I still keep specially stocked first aid basket in my shop and have a couple of trauma bandages near the fire extinguisers 'just in case'.


----------



## Allen (Apr 3, 2007)

Not a woodworking-related injury, but last night I had just finished giving my wife an injection and the syringe slipped out of my hand and fell, needle down straight into the side of my bare foot clear up to the full length of the needle (about 1", subcutaneous injection.)

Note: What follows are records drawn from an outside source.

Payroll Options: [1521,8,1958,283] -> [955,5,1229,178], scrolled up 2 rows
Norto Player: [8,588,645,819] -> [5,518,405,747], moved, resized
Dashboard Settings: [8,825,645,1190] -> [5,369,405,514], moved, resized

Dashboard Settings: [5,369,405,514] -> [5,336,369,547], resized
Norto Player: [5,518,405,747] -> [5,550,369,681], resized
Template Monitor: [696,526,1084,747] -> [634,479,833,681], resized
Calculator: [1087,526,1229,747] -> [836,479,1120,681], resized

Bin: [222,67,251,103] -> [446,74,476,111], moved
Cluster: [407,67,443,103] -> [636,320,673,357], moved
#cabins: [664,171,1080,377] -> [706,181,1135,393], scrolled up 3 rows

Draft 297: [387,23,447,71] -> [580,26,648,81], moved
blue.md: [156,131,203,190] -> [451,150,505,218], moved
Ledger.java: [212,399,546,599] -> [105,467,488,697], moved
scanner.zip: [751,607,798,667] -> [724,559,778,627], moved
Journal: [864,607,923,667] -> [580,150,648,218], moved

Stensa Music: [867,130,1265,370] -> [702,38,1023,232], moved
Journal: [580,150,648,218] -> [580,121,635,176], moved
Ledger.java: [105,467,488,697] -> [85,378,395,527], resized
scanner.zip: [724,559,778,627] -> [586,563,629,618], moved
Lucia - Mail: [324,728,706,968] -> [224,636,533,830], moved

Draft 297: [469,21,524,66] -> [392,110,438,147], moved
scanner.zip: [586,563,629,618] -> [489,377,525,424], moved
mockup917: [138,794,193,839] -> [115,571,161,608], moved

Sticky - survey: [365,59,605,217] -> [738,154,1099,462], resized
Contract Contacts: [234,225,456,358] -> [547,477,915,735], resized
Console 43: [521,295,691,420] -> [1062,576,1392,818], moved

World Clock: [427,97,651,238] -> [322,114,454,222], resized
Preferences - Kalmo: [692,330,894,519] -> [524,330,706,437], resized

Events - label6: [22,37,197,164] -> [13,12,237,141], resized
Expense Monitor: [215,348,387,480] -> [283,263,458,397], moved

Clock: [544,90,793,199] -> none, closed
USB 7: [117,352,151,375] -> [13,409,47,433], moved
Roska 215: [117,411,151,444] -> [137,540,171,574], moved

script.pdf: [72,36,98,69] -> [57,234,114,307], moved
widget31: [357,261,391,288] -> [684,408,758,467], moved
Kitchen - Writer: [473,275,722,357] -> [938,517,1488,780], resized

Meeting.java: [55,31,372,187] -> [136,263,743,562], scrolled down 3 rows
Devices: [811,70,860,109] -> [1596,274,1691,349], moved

It bled a lot, didn't hurt too bad… but if I turn up pregnant in a couple of weeks you can expect to see me on Jerry Springer milking it for every dollar I can get.


----------



## Buckskin (Jun 26, 2007)

Allen if you end up on Springer let us know that would be one show I wouldnt want to miss. LOL. I hope you, Steve and all heal up ok.


----------



## MsDebbieP (Jan 4, 2007)

I was picking red currants on the weekend and got a "paper cut" injury from the stems (that's wood related, isn't it??)-and boy did the juice hurt when it made its way into the "major" wound… 
No pictures… no tears necessary - I still have the ends of my fingers (that just sounds … scary!!.. shoulda left the garden with a naturalized look)


----------



## Dano (May 12, 2007)

Well, a week ago last Sunday I mashed the thumb on my right hand building a cutoff sled and then a few hours later put my two middle fingers on my left hand into a 1/2 inch straight bit in the router table, yes, it was running at full speed. Luckily I came away much better than I could and hope to get back into the shop this weekend. Still recovering, wife, doctor, and coworkers are having a grand time laughing at me and asking the wife if I have any tools for sale, at least I can provide comic relief.


----------



## Radish (Apr 11, 2007)

My worst (not recent) injury came as I was attempting to drill through a vertical board, with no way to clamp a backer board behind the hole, hoping to feel the spur of the brad point begin to deform the backside of the hole.
You guessed it. Drilled into my palm. Ragged, nasty. I was a nurse for 12 years, and stubborn about paying the Docs their BMW payment. Nothing to do but use butterfly closures and let the flesh granulate in by second intention. I did my best to not draw attention to my wound around the wife (fearing to reveal my boneheaded adventure). That didn't work too well either.


----------



## oscorner (Aug 7, 2006)

Steve, sorry to hear about the finger. My wife cut the tip of her finger off with a pair of sissors while I was at work on night. She faints at the sight of blood, so I'm at work trying to keep her from looking and passing out, while questioning my son about the injury. Well, he said it was a paper cut. When I got home the next morning and realized the she had cut the tip of her finger off I explained to my son that it wasn't a paper cut. I had to remove the bandage to look at it and it was painfull for her. I found after a bit of trial and error that the super glue type wound sealer worked best at stopping the bleeding and not having the bandage stick to wound.


----------



## MsDebbieP (Jan 4, 2007)

horrible injury-and what an experience for all of you 

ALL of these injuries are horrible-great safety advertisement though


----------